State commands positively – Tell your child what to “GO” do instead of what not to do. Whenever possible, avoid the use of “no,” “don’t,” “stop,” “quit it,” etc. For example, “Keep your feet on the ground” instead of “Stop climbing on the furniture.”
Give one command at a time – Children have a hard time remembering more than one thing at a time. Avoid stringing commands together. For example, “Put your toys in the bin” instead of “Put your toys away, wash your hands, and come to dinner.”
Give age-appropriate commands – Commands should be things that the child is developmentally/physically capable of doing. Remember that many tasks actually have multiple steps. Children may need you to help them break down the command into a small chunk. For example, “Put the clothes on the floor in the hamper” instead of “Clean your room.”

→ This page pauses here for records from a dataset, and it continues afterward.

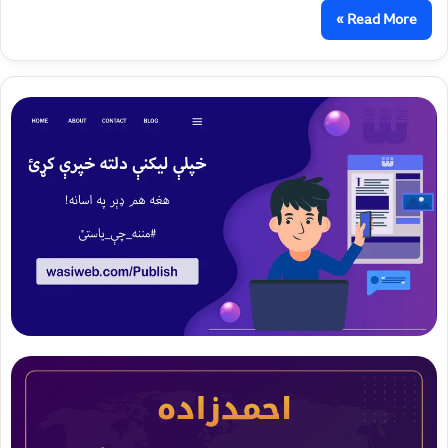
Read More »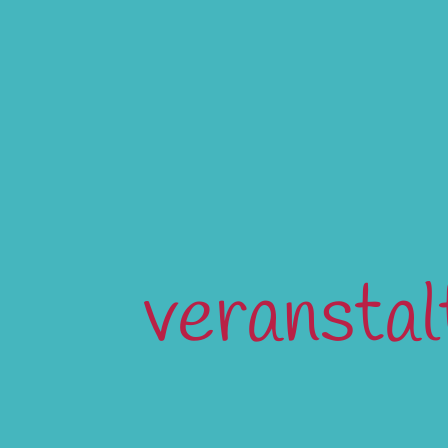
veransta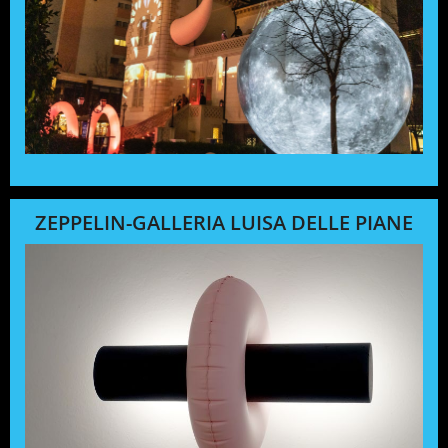
ZEPPELIN-GALLERIA LUISA DELLE PIANE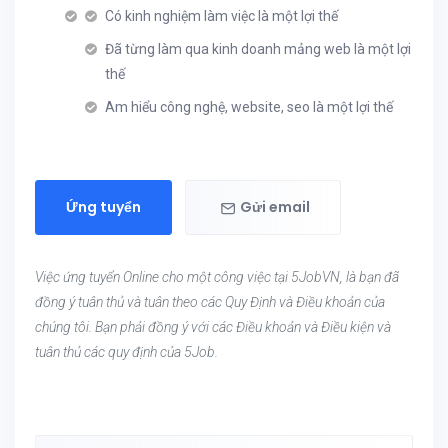
Có kinh nghiệm làm việc là một lợi thế
Đã từng làm qua kinh doanh mảng web là một lợi
thế
Am hiểu công nghệ, website, seo là một lợi thế
Ứng tuyển
Gửi email
Việc ứng tuyển Online cho một công việc tại 5JobVN, là bạn đã
đồng ý tuân thủ và tuân theo các Quy Định và Điều khoản của
chúng tôi. Bạn phải đồng ý với các Điều khoản và Điều kiện và
tuân thủ các quy định của 5Job.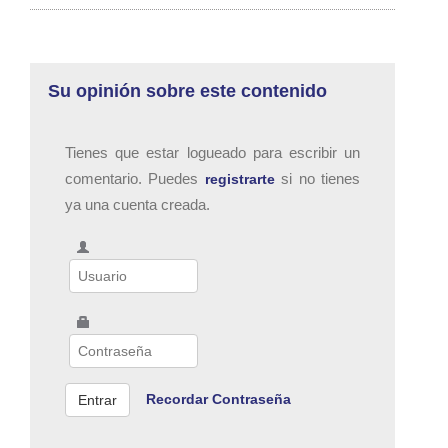
Su opinión sobre este contenido
Tienes que estar logueado para escribir un
comentario. Puedes
si no tienes
registrarte
ya una cuenta creada.
Recordar Contraseña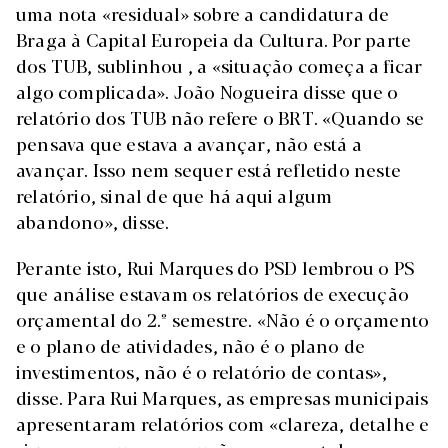
uma nota «residual» sobre a candidatura de
Braga à Capital Europeia da Cultura. Por parte
dos TUB, sublinhou , a «situação começa a ficar
algo complicada». João Nogueira disse que o
relatório dos TUB não refere o BRT. «Quando se
pensava que estava a avançar, não está a
avançar. Isso nem sequer está refletido neste
relatório, sinal de que há aqui algum
abandono», disse.
Perante isto, Rui Marques do PSD lembrou o PS
que análise estavam os relatórios de execução
orçamental do 2.º semestre. «Não é o orçamento
e o plano de atividades, não é o plano de
investimentos, não é o relatório de contas»,
disse. Para Rui Marques, as empresas municipais
apresentaram relatórios com «clareza, detalhe e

Give brief rationales – For example, “We are going to the store, so put on your coat.” A longer rationale is not needed and only creates confusion.
Be physically present – Instead of yelling across the room or house, get directly in front of your child, make good eye contact, and give the command with gestures (i.e., show them what you want).
Ask the child to repeat the command – This will ensure that there is no question as to whether your child heard the command.
Reward compliance – Immediately acknowledge that your child has completed a command by using praise, attention, and affection.
Make sure you mean it – Never give a command that you do not intend to see followed through to its completion. Use timeout or guided compliance (gently guide them through the task) as necessary.